I manufatti esposti sono stati oggetto di una prima fase di restauro e pulitura per un’esposizione temporanea tenutasi nell’anno 2000, a cui ha fatto seguito, nel 2024 un ulteriore lavoro di consolidamento dei pezzi.
Tali materiali si pongono a testimonianza degli intensi rapporti culturali e scambi commerciali che la città intratteneva con paesi vicini e lontani anche durante gli anni del viceregno spagnolo.
Di particolare interesse è la coppetta cinese in porcellana bianca e smalto blu cobalto (inv. 2766, Dinastia Ming, era Wanli, 1573-1619) che si attesta come primo rinvenimento presso uno scavo napoletano di questa classe ceramica, testimonianza delle esportazioni che, dalla provincia del Jiangxi in Cina meridionale, erano destinate al mercato occidentale di lusso per il tramite delle rotte commerciali dei portoghesi che raggiunsero la Cina già agli inizi del Cinquecento.

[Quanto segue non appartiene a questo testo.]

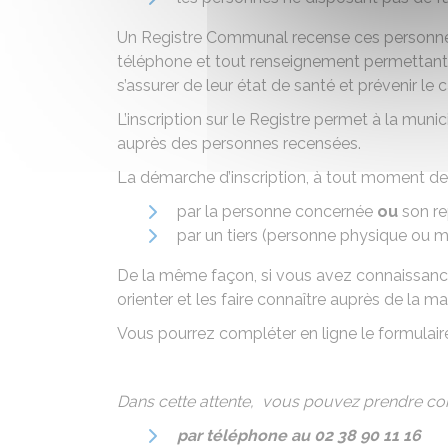
Un Registre Communal recense ces personnes
téléphone et tout renseignement permettant d
s’assurer de leur état de santé et prévenir le
L’inscription sur le Registre permet à la munici
auprès des personnes recensées.
La démarche d’inscription, à tout moment de l
par la personne concernée
ou
son re
par un tiers (personne physique ou m
De la même façon, si vous avez connaissance 
orienter et les faire connaître auprès de la mai
Vous pourrez compléter en ligne le formulaire 
Dans cette attente, vous pouvez prendre cont
par téléphone au 02 38 90 11 16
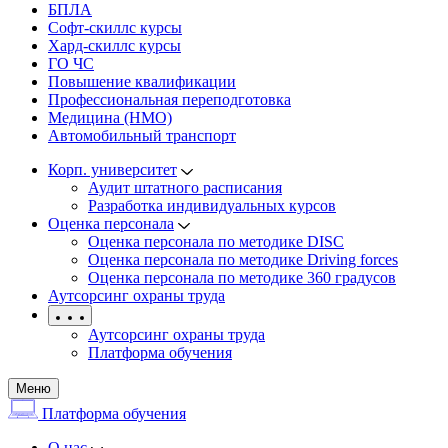
БПЛА
Софт-скиллс курсы
Хард-скиллс курсы
ГО ЧС
Повышение квалификации
Профессиональная переподготовка
Медицина (НМО)
Автомобильный транспорт
Корп. университет
Аудит штатного расписания
Разработка индивидуальных курсов
Оценка персонала
Оценка персонала по методике DISC
Оценка персонала по методике Driving forces
Оценка персонала по методике 360 градусов
Аутсорсинг охраны труда
Аутсорсинг охраны труда
Платформа обучения
Меню
Платформа обучения
О нас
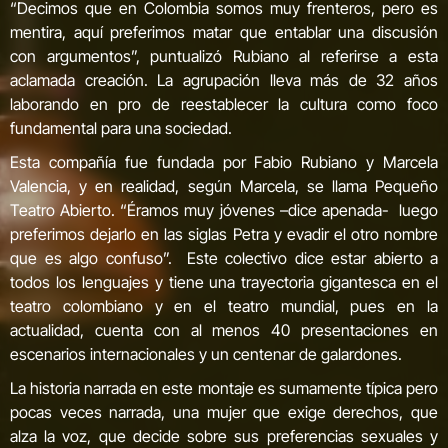
“Decimos que en Colombia somos muy frenteros, pero es
mentira, aquí preferimos matar que entablar una discusión
con argumentos”, puntualizó Rubiano al referirse a esta
aclamada creación. La agrupación lleva más de 32 años
laborando en pro de reestablecer la cultura como foco
fundamental para una sociedad.
Esta compañía fue fundada por Fabio Rubiano y Marcela
Valencia, y en realidad, según Marcela, se llama Pequeño
Teatro Abierto. “Éramos muy jóvenes –dice apenada- luego
preferimos dejarlo en las siglas Petra y evadir el otro nombre
que es algo confuso”. Este colectivo dice estar abierto a
todos los lenguajes y tiene una trayectoria gigantesca en el
teatro colombiano y en el teatro mundial, pues en la
actualidad, cuenta con al menos 40 presentaciones en
escenarios internacionales y un centenar de galardones.
La historia narrada en este montaje es sumamente típica pero
pocas veces narrada, una mujer que exige derechos, que
alza la voz, que decide sobre sus preferencias sexuales y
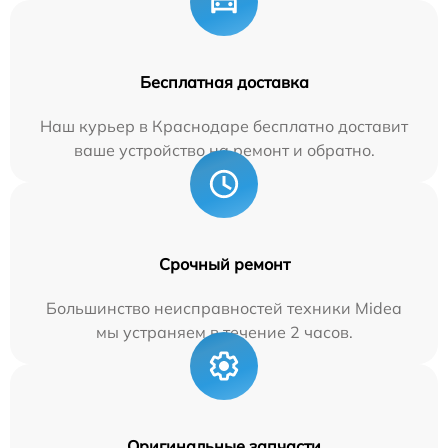
Бесплатная доставка
Наш курьер в Краснодаре бесплатно доставит
ваше устройство на ремонт и обратно.
Срочный ремонт
Большинство неисправностей техники Midea
мы устраняем в течение 2 часов.
Оригинальные запчасти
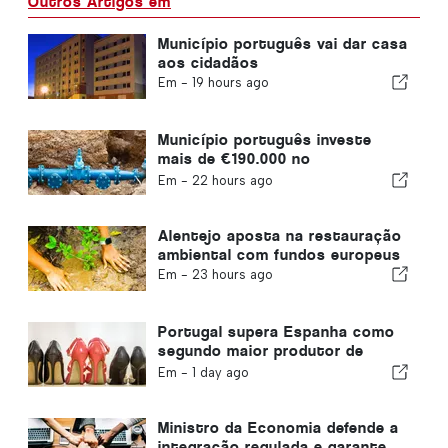
Outros Artigos em
Município português vai dar casa
aos cidadãos
Em -
19 hours ago
Município português investe
mais de €190.000 no
abastecimento de água
Em -
22 hours ago
Alentejo aposta na restauração
ambiental com fundos europeus
Em -
23 hours ago
Portugal supera Espanha como
segundo maior produtor de
calçado da Europa
Em -
1 day ago
Ministro da Economia defende a
integração regulada e garante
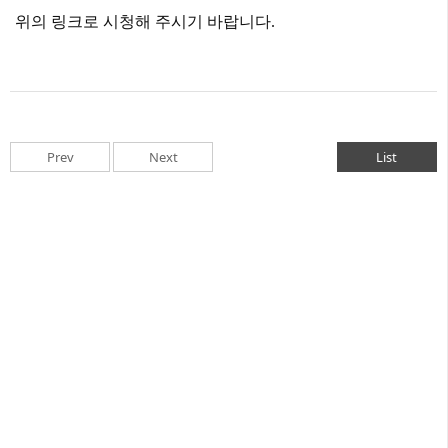
위의 링크로 시청해 주시기 바랍니다.
Prev
Next
List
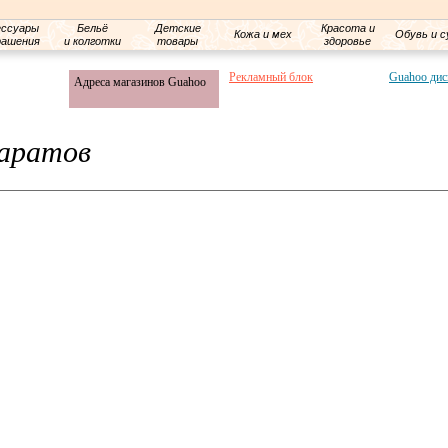
ессуары
Бельё
Детские
Красота и
Кожа и мех
Обувь и с
рашения
и колготки
товары
здоровье
Рекламный блок
Guahoo дис
Адреса магазинов Guahoo
аратов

La Spagna è rappresentata da una ciotola in ceramica decorata a lustro con fattezze tipiche delle importazioni dalle fabbriche di Manises (Valencia).
I frammenti di mattonelle in maiolica sono riconducibili ad una pavimentazione che generalmente era caratterizzata da una scansione regolare di piastrelle con un motivo a tozzetti centrali con rosoni circondati sui quattro lati da piastrelle di forma esagonale decorate con motivi di vario genere (geometrici, floreali e vegetali, animalistici, iscrizioni e insegne araldiche). Simili pavimentazioni sono presenti nelle chiese napoletane di San Giovanni a Carbonara e di Santa Maria delle Grazie Maggiore a Caponapoli.
L’orcio policromo, rotto in più frammenti e ricomposto in restauro, presenta un ritratto di gentiluomo a mezzo busto di profilo e si può confrontare nelle forme e nelle decorazioni con simili produzioni provenienti dalle fabbriche di Montelupo Fiorentino.
Buona parte dei pezzi esposti rappresentano invece i cosiddetti “bianchi” compendiari caratterizzati da eleganti ornati decorati nei toni del giallo, del blu e dell’arancio e che, a partire dalle produzioni delle maioliche di Faenza contraddistinte da un’elevata qualità esecutiva e prodotte in ampia scala a Castelli d’Abruzzo, si diffusero a macchia d’olio nel corso del XVI secolo.
In ultimo, parte dell’esposizione è dedicata ai manufatti di produzione locale contraddistinti da una modesta esecuzione caratterizzata dal rilevante spessore delle forme, dalla monocromia, dall’invetriatura povera e, talvolta, dalla presenza di decorazioni frettolose.
Didascalie reperti in mostra
Importazione dalle officine dell’Italia centrale, come Montelupo Fiorentino (FI) - Seconda metà XVI sec.
Fabbricazione da parte di manodopera locale con maestranze provenienti dall’Italia centro-settentrionale (in primis Castelli d’Abruzzo) - XVI sec.
Fabbricazione da parte di manodopera locale con maestranze provenienti dall’Italia centro-settentrionale (in primis Castelli d’Abruzzo) - XVI sec.
Produzione locale - Seconda metà XVI sec.